[Material provided Boundary: Start]

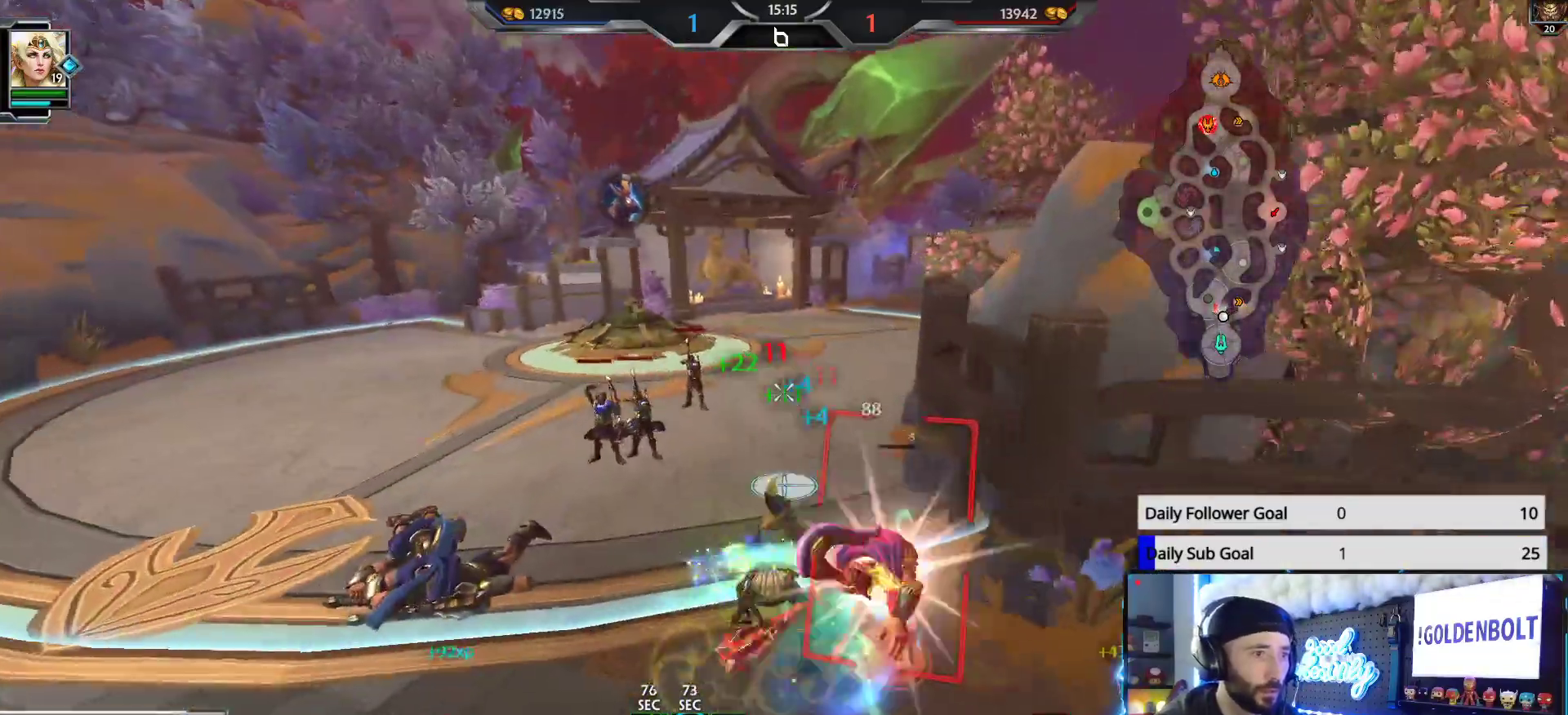
{"buttons": [], "left_stick": "up-left", "right_stick": "right", "events": [[133, "R2", "up"], [400, "right_stick", "right"]]}
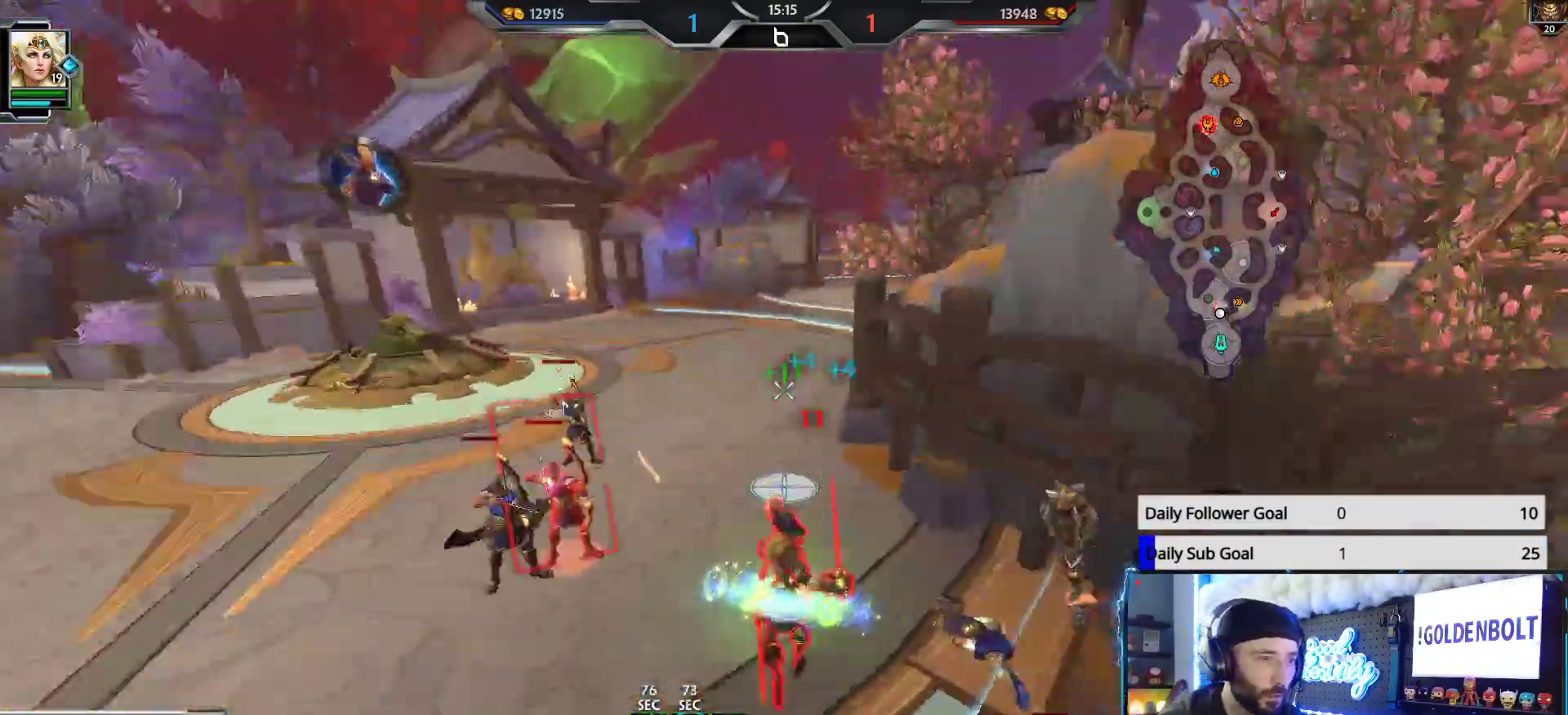
{"buttons": [], "left_stick": "down-left", "right_stick": "left", "events": [[50, "left_stick", "down-right"], [217, "R2", "down"], [300, "left_stick", "down"], [367, "R2", "up"], [383, "right_stick", "left"], [417, "left_stick", "down-left"]]}
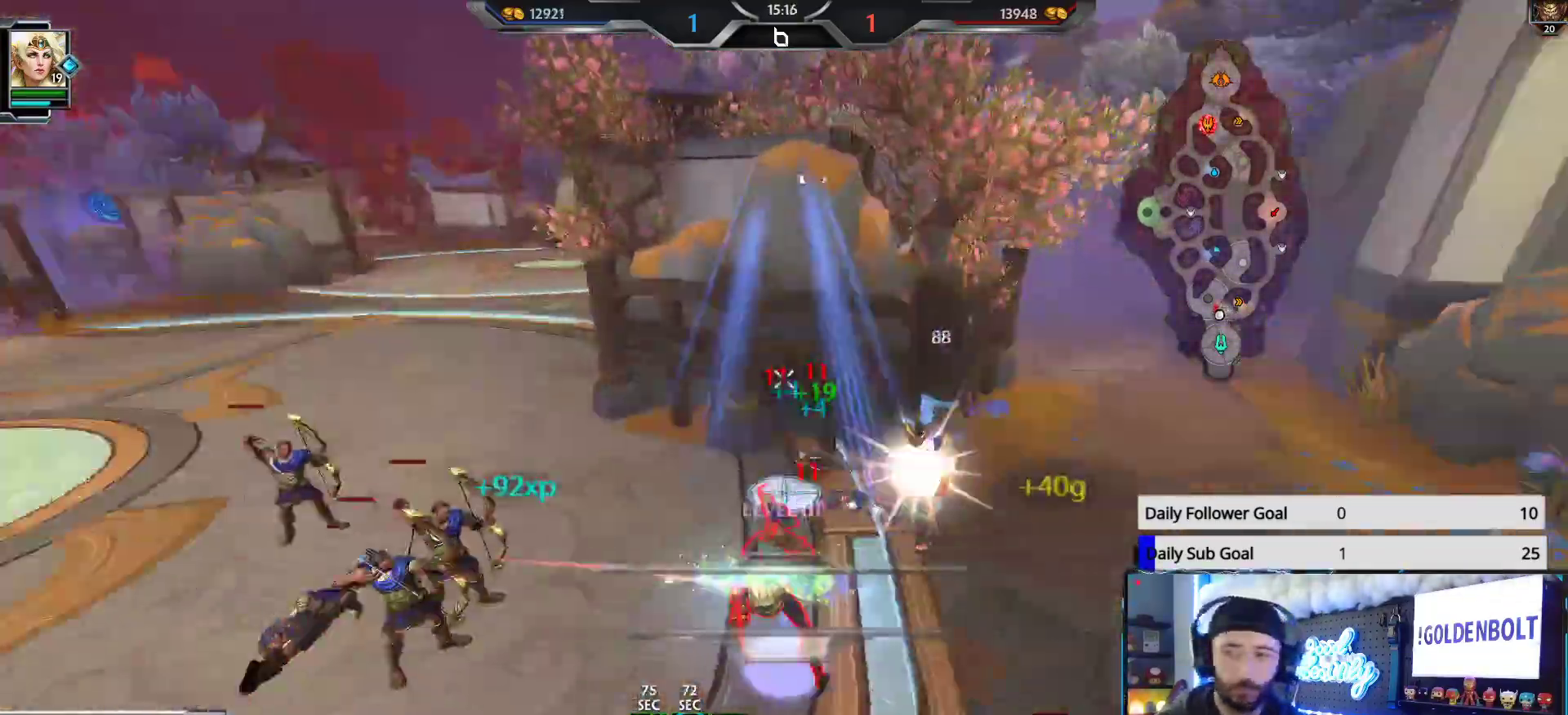
{"buttons": ["R2"], "left_stick": "left", "right_stick": "right", "events": [[67, "left_stick", "left"], [83, "R2", "down"], [200, "right_stick", "center"], [450, "right_stick", "right"]]}
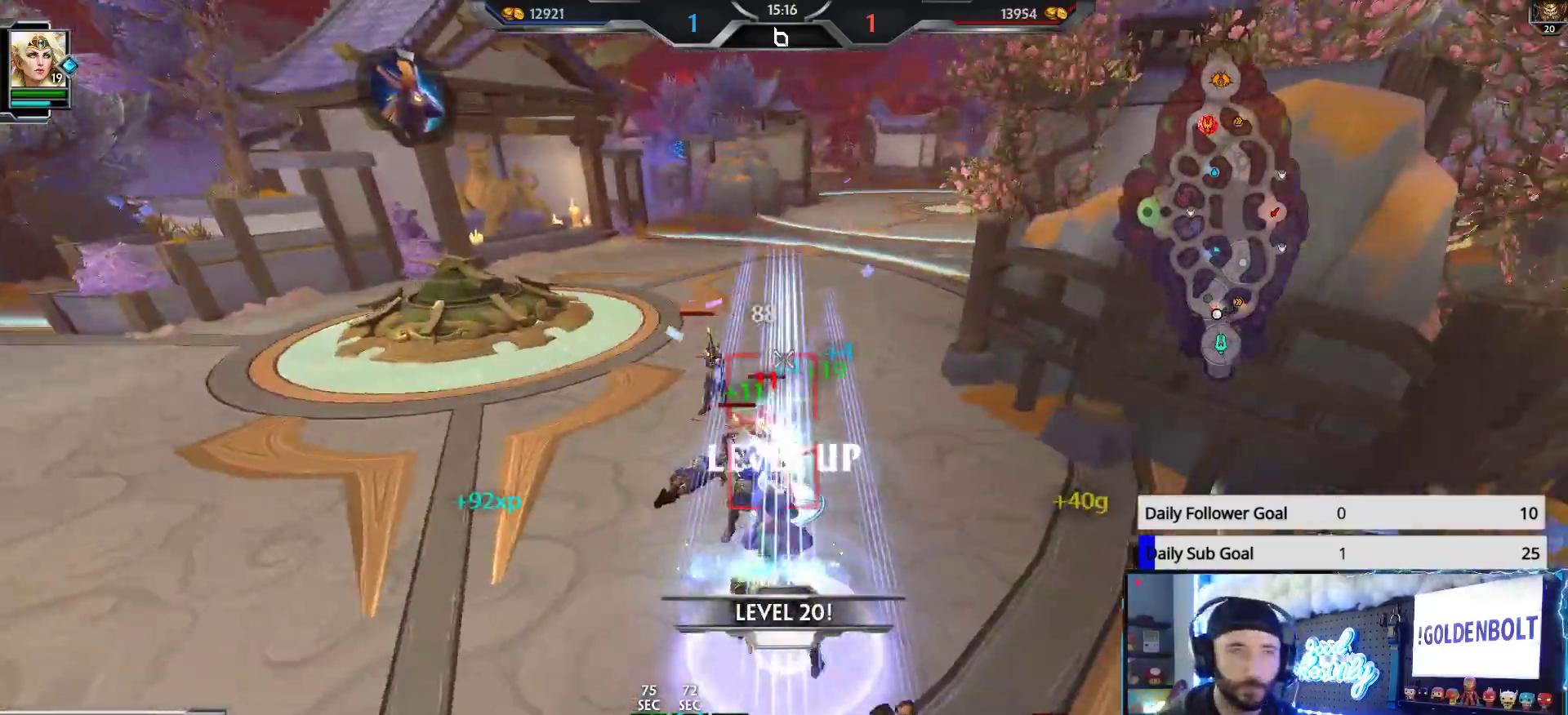
{"buttons": ["R2"], "left_stick": "right", "right_stick": "center", "events": [[200, "right_stick", "center"], [300, "right_stick", "right"], [400, "left_stick", "down"], [450, "right_stick", "center"], [500, "left_stick", "right"]]}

[Material provided Boundary: End]

• [Exercise requirements]
When a line above includes the word "center", please list that line.

• [Answer area]
{"buttons": ["R2"], "left_stick": "left", "right_stick": "right", "events": [[67, "left_stick", "left"], [83, "R2", "down"], [200, "right_stick", "center"], [450, "right_stick", "right"]]}
{"buttons": ["R2"], "left_stick": "right", "right_stick": "center", "events": [[200, "right_stick", "center"], [300, "right_stick", "right"], [400, "left_stick", "down"], [450, "right_stick", "center"], [500, "left_stick", "right"]]}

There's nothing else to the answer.